RefineRAG: Word-Level Poisoning Attacks via Retriever-Guided Text Refinement

Retrieval-Augmented Generation (RAG) significantly enhances Large Language Models (LLMs), but simultaneously exposes a critical vulnerability to knowledge poisoning attacks. Existing attack methods like PoisonedRAG remain detectable due to coarse-grained separate-and-concatenate strategies. To bridge this gap, we propose RefineRAG, a novel framework that treats poisoning as a holistic word-level refinement problem. It operates in two stages: Macro Generation produces toxic seeds guaranteed to induce target answers, while Micro Refinement employs a retriever-in-the-loop optimization to maximize retrieval priority without compromising naturalness.

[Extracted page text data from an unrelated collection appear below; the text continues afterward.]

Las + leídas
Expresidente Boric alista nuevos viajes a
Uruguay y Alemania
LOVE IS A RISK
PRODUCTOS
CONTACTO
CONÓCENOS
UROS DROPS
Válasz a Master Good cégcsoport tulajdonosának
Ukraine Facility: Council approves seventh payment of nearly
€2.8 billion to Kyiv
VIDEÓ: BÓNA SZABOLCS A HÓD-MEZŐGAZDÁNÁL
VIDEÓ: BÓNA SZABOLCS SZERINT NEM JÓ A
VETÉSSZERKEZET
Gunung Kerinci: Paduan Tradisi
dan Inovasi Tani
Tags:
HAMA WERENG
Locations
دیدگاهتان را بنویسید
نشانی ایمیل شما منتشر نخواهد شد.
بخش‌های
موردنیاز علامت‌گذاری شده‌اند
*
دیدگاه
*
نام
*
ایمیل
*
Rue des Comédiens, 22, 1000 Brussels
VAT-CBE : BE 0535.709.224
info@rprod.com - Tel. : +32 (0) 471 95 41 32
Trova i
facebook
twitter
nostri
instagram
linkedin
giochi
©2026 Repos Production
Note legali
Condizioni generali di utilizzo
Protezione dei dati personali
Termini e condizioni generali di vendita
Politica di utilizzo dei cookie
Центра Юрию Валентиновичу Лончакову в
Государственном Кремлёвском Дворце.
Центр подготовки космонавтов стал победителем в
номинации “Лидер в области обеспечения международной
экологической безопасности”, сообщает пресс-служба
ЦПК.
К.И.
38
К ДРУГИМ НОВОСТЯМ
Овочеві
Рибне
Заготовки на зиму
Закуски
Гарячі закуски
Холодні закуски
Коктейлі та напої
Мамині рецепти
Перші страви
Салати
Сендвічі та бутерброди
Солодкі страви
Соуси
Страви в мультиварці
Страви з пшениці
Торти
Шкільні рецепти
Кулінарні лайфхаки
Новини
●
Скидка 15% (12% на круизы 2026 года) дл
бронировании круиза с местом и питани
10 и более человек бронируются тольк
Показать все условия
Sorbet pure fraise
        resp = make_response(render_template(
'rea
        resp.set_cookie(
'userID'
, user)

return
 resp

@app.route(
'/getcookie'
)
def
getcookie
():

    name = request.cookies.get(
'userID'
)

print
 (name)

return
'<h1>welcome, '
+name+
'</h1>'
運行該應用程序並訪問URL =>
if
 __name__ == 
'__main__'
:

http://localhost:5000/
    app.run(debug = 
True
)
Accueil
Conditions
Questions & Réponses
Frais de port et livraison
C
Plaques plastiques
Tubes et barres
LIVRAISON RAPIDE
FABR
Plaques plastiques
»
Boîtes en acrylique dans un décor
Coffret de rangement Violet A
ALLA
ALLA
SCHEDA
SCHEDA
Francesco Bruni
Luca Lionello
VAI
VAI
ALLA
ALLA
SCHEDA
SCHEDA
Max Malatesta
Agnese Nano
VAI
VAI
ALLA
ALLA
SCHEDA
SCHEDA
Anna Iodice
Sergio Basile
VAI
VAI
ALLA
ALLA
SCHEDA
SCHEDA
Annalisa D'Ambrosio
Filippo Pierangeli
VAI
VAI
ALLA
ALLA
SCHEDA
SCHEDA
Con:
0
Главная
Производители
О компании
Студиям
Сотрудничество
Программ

Evaluations on NQ and MSMARCO demonstrate that RefineRAG achieves state-of-the-art effectiveness, securing a 90% Attack Success Rate on NQ, while registering the lowest grammar errors and repetition rates among all baselines. Crucially, our proxy-optimized attacks successfully transfer to black-box victim systems, highlighting a severe practical threat.

Key Contributions

Two-stage word-level refinement framework for RAG poisoning: Macro Generation creates toxic seed texts, Micro Refinement uses retriever-in-the-loop optimization
Achieves 90% attack success rate on NQ while maintaining naturalness (lowest grammar errors and repetition rates)
Demonstrates transferability from white-box proxy optimization to black-box victim RAG systems

🛡️ Threat Analysis

Prompt Injection

The poisoned documents manipulate LLM behavior to generate misinformation when retrieved as context. While the attack vector is data poisoning, the goal is to hijack LLM generation through crafted context, which is a form of indirect prompt injection via the RAG pipeline.

Data Poisoning Attack

The paper attacks RAG systems by poisoning the external knowledge corpus (training/retrieval data) with adversarial documents designed to be retrieved and cause the LLM to generate incorrect answers. This is data poisoning targeting the retrieval component of the RAG pipeline.